Proposition 208, approved by voters in November, imposes a 3.5% surcharge on earnings above that point.

Lawmakers are legally unable to repeal that initiative.
So instead they are proposing an absolute 4.5% cap on all income taxes, including the 3.5% surcharge. And that effectively reduces the balance of their income taxes to 1%.

Still, Ducey, during his town hall, touted the plan as "a tax cut for all Arizonans." And he said the plan would provide a tax cut for the average Arizonan at $300 a year.

But figures from the Joint Legislative Budget Committee show a wide disparity.

For example, for those earning between $20,000 and $25,000 a year, JLBC computes the average tax cut to be $8 a year.

In the $50,000 to $75,000 range, the relief would be $39 a year. And it accelerates from there.

For taxpayers with adjusted gross income of $200,000 to $500,000, taxes would drop by $3,202 a year on average.

And for those with taxable income of $1 million to $5 million, the difference would be more than $46,625, a 43% difference. That's because these people are in the category where, absent what Republicans are proposing, they would be paying an effective 8% tax rate on their earnings — the current 4.5% rate plus the 3.5% surcharge — on earnings above $500,000.

The governor said the state can afford the tax cuts.

"We could see up to a $4 billion surplus in fiscal year 2022," he said, meaning the current budget year.

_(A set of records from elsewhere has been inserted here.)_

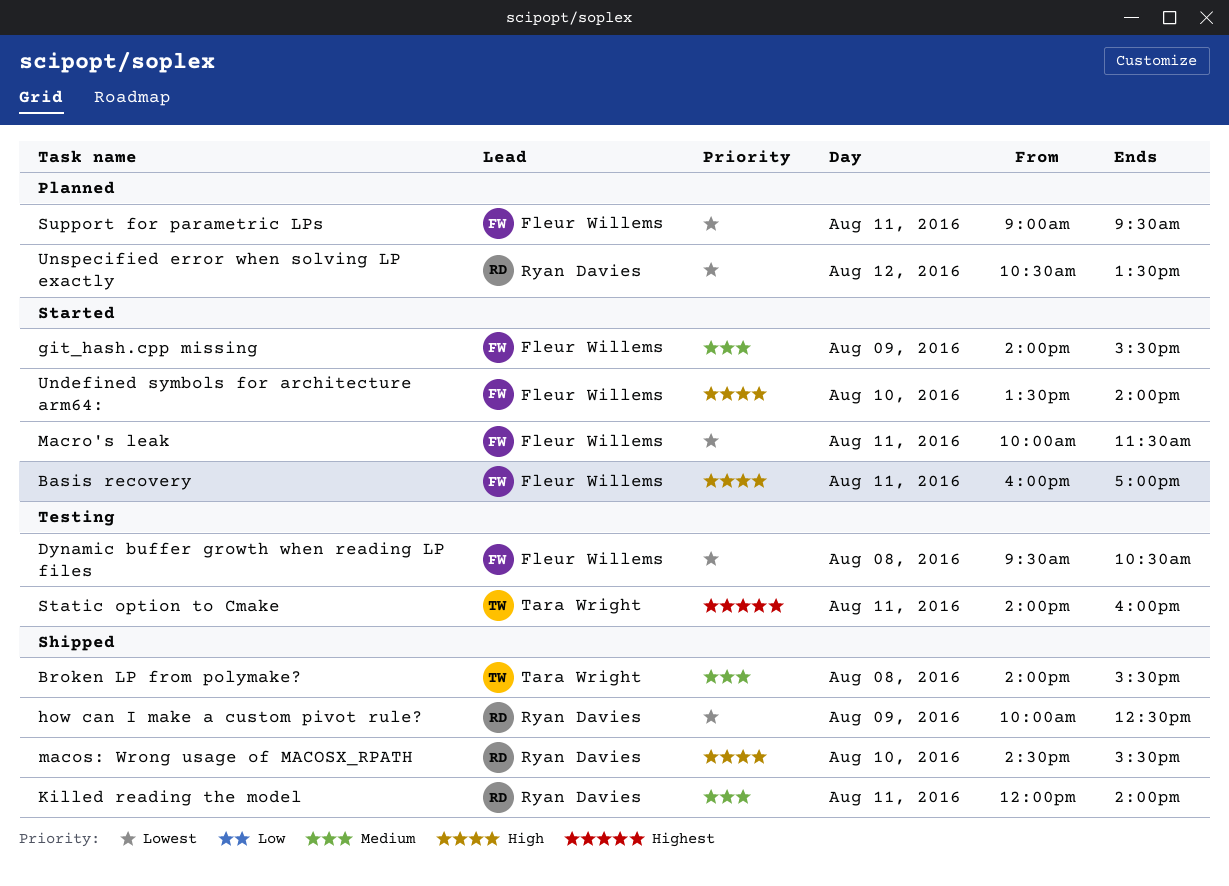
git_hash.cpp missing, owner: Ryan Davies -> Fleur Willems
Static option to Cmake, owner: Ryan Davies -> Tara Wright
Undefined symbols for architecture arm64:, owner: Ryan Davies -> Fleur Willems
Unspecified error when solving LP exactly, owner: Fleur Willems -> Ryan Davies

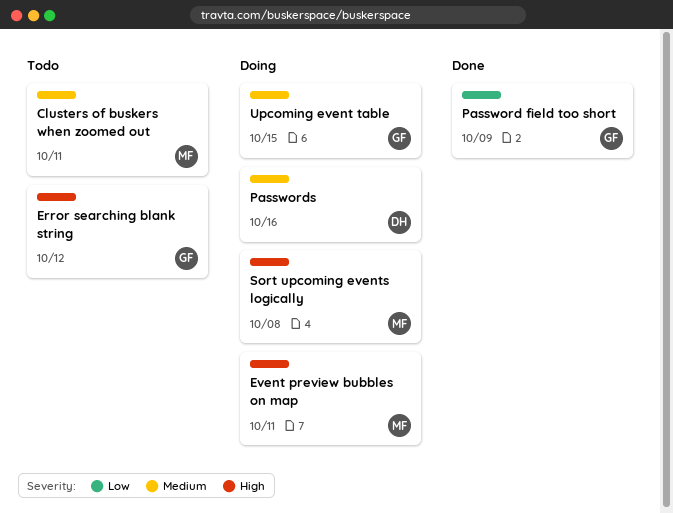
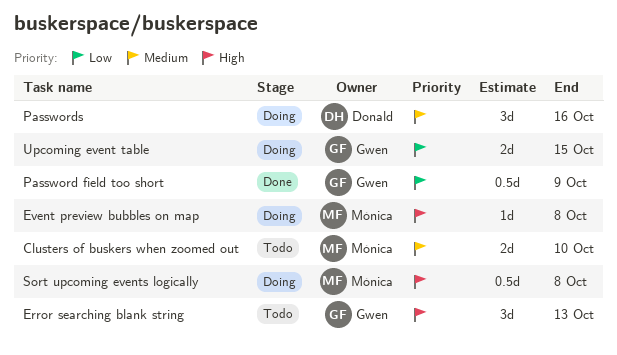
Clusters of buskers when zoomed out, due: Oct 11 -> Oct 10
Error searching blank string, due: Oct 12 -> Oct 13
Event preview bubbles on map, due: Oct 11 -> Oct 8
Upcoming event table, priority: Medium -> Low

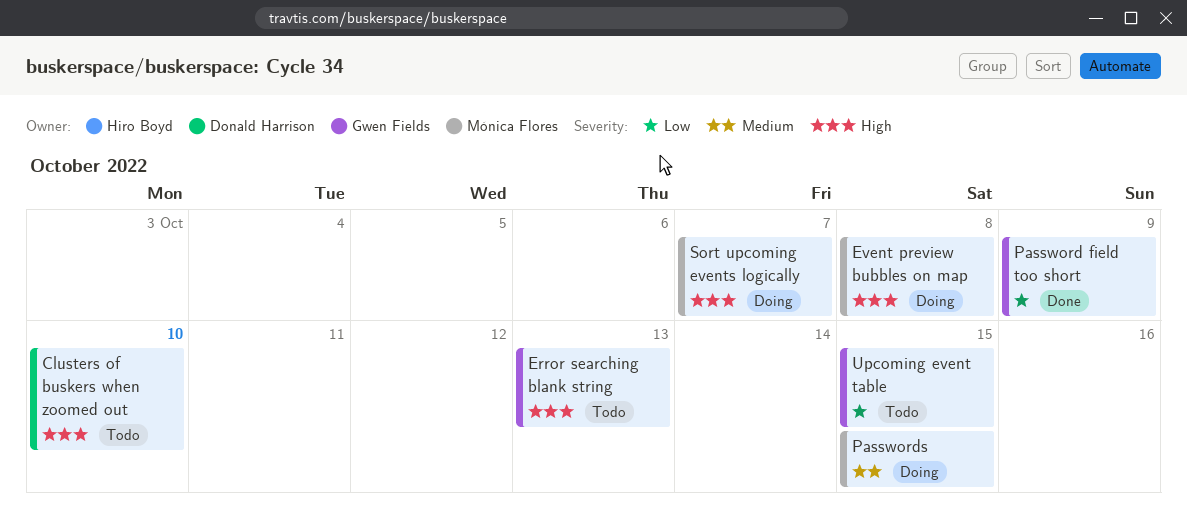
Clusters of buskers when zoomed out, owner: Mónica Flores -> Donald Harrison
Clusters of buskers when zoomed out, priority: Medium -> High
Passwords, owner: Donald Harrison -> Mónica Flores
Passwords, due: Oct 16 -> Oct 15
Sort upcoming events logically, due: Oct 8 -> Oct 7
Upcoming event table, status: Doing -> Todo

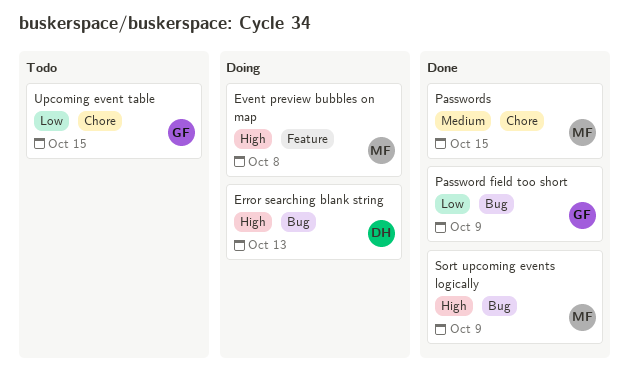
Clusters of buskers when zoomed out: present -> none
Error searching blank string, status: Todo -> Doing
Error searching blank string, owner: Gwen Fields -> Donald Harrison
Passwords, status: Doing -> Done
Sort upcoming events logically, status: Doing -> Done
Sort upcoming events logically, due: Oct 7 -> Oct 9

Yet the governor's own website puts the ongoing surplus of $2 billion.

Even press aide C.J. Karamargin conceded that $4 billion figure is unrealistic.

He said that is based on what would happen not only without a tax cut but also without any growth in the budget, meaning no expansion of any programs that now exist.

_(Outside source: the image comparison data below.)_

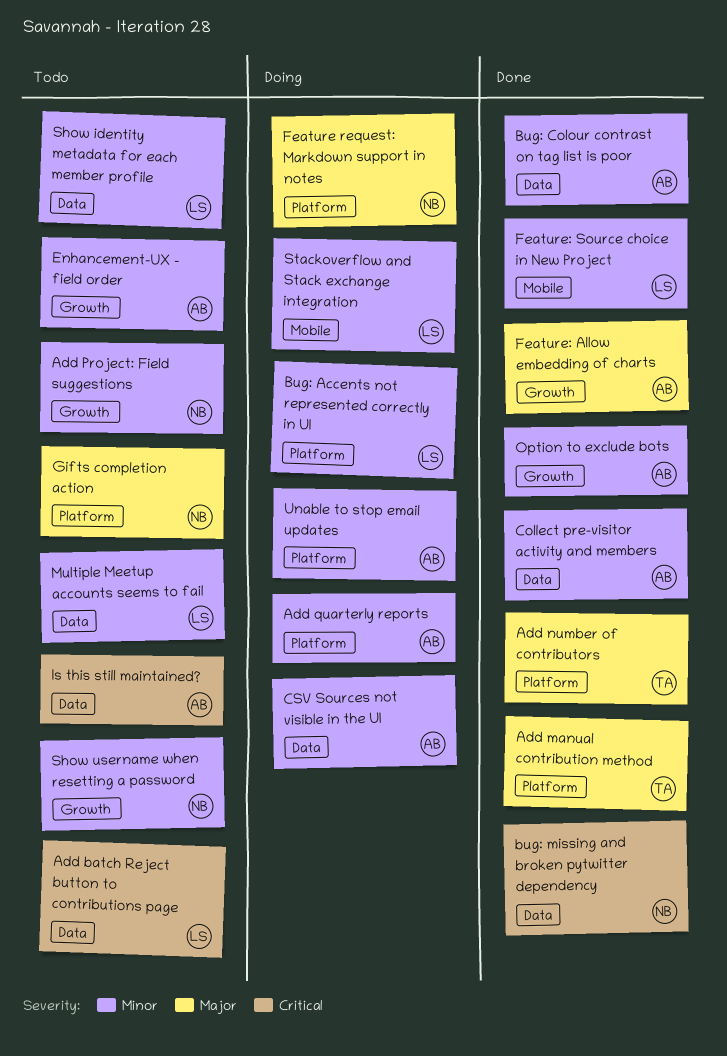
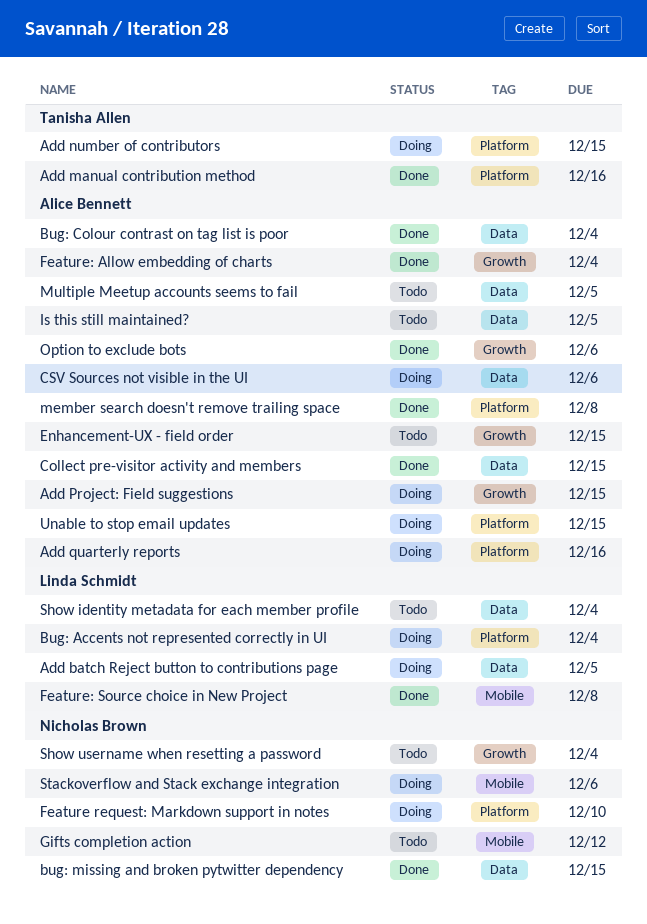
Add batch Reject button to contributions page, status: Todo -> Doing
Add number of contributors, status: Done -> Doing
Add Project: Field suggestions, status: Todo -> Doing
Add Project: Field suggestions, owner: Nicholas Brown -> Alice Bennett
Gifts completion action, label: Platform -> Mobile
member search doesn't remove trailing space: none -> present
Multiple Meetup accounts seems to fail, owner: Linda Schmidt -> Alice Bennett
Stackoverflow and Stack exchange integration, owner: Linda Schmidt -> Nicholas Brown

And Karamargin said that also may include all the federal dollars Arizona has gotten from Washington in COVID relief. But those are one-time dollars and do not reflect ongoing available revenues.

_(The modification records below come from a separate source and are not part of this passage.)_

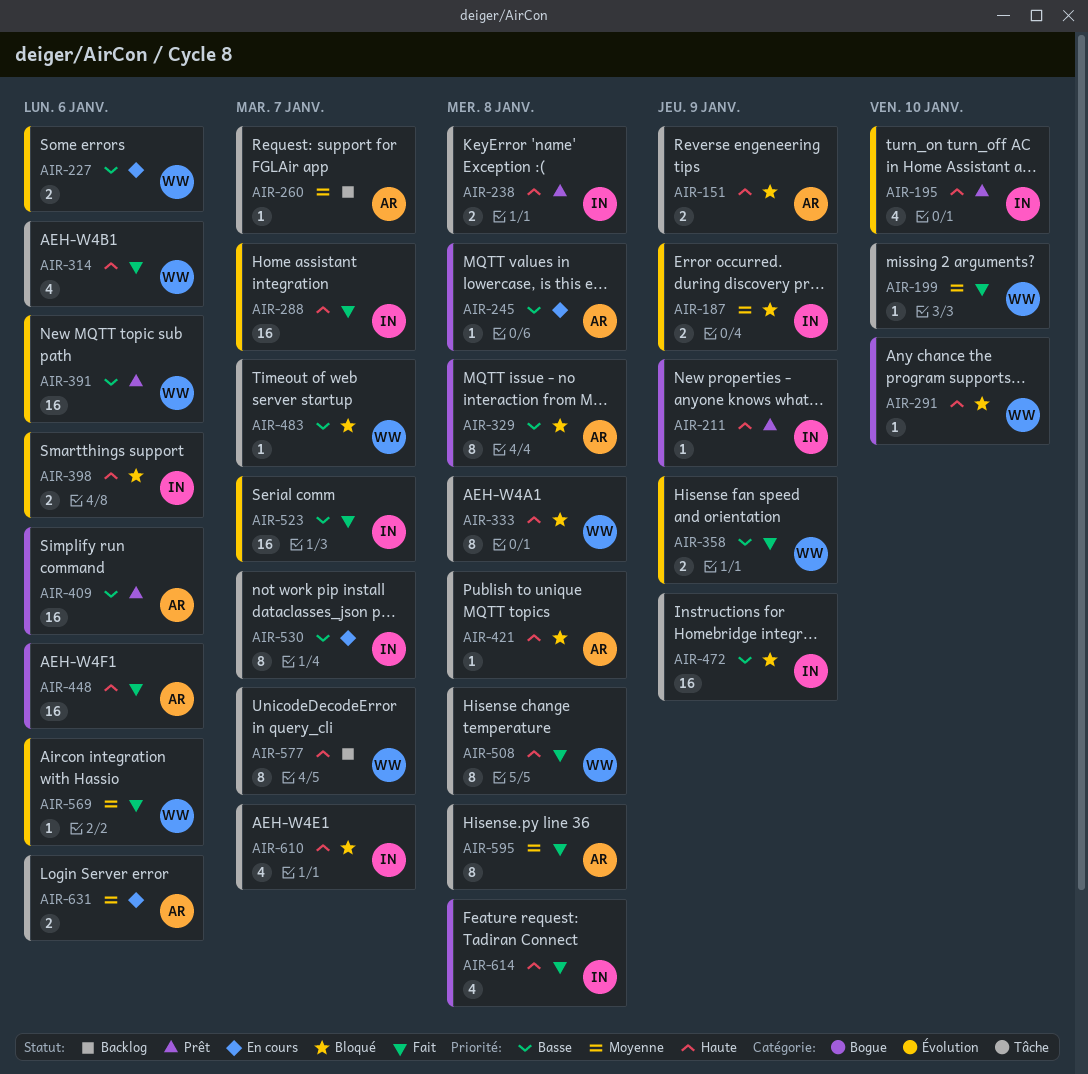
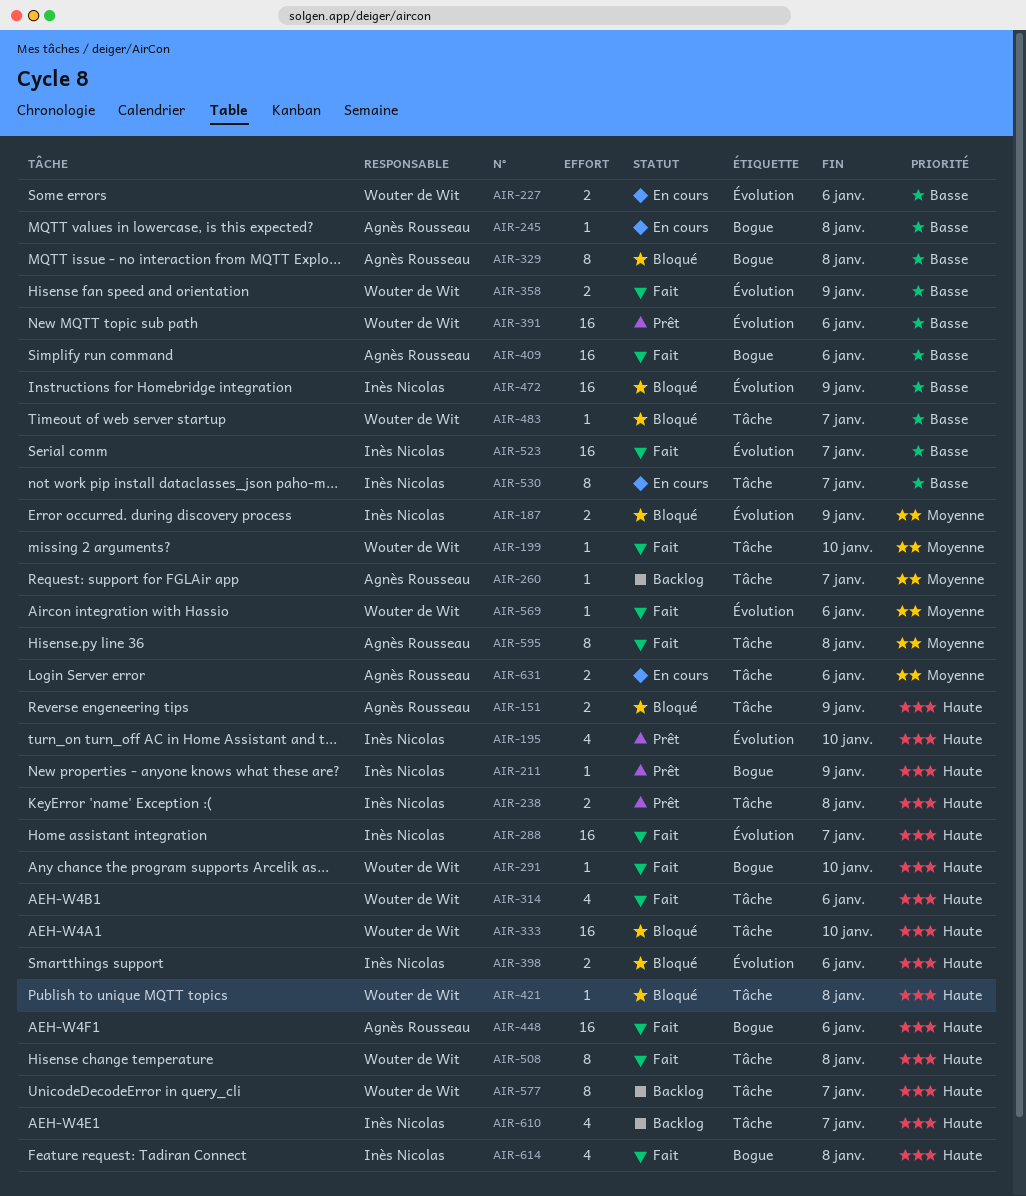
AIR-291, status: Bloqué -> Fait
AIR-333, estimate: 8 -> 16
AIR-333, due: Jan 8 -> Jan 10
AIR-409, status: Prêt -> Fait
AIR-421, owner: Agnès Rousseau -> Wouter de Wit
AIR-472, label: Tâche -> Évolution
AIR-610, status: Bloqué -> Backlog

Ducey also provided misinformation about the economic recovery.

"We actually have more people working in the state of Arizona than we did in February 2020," he told those on the call.

In fact, though, figures announced the same day by the state Office of Economic Opportunity peg total employment at slightly more than 2.9 million. By contrast, that same agency put the figures for February 2020 at close to 3 million.

And the agency said Arizona has gained back just 75% of the jobs lost since the beginning of thje recession.

Ducey was joined on the call by the two main proponents of the tax cut package: House Majority Leader Ben Toma, R-Peoria, and Sen. J.D. Mesnard, R-Chandler.

Among those on the call was Ed Ackerley, who owns a Tucson advertising firm. A supporter of the plan, he asked the governor what can be done to get the tax plan and the $12.8 billion budget that comes with it approved.

"Public input is really part of this process," the governor responded. "Whatever you can do to be vocal, to reach out to your legislator, to communicate, to organize so people understand what a good idea this is and give them the proper advocacy to make the right decision on this."

It isn't just the income tax cut, mostly benefiting the most the wealthy, that Ducey and the GOP legislators are promoting.

The plan also includes a cut in business property taxes.
Under current law, businesses are valued for tax purposes at 18% of their "full cash value,'' a figure that is supposed to roughly represent its true market value. The package being proposed would drop that over several steps to 17%.

But it contains language designed to ensure there is no loss to local governments and schools who are dependent on property taxes, with the state using its surplus to make up the difference.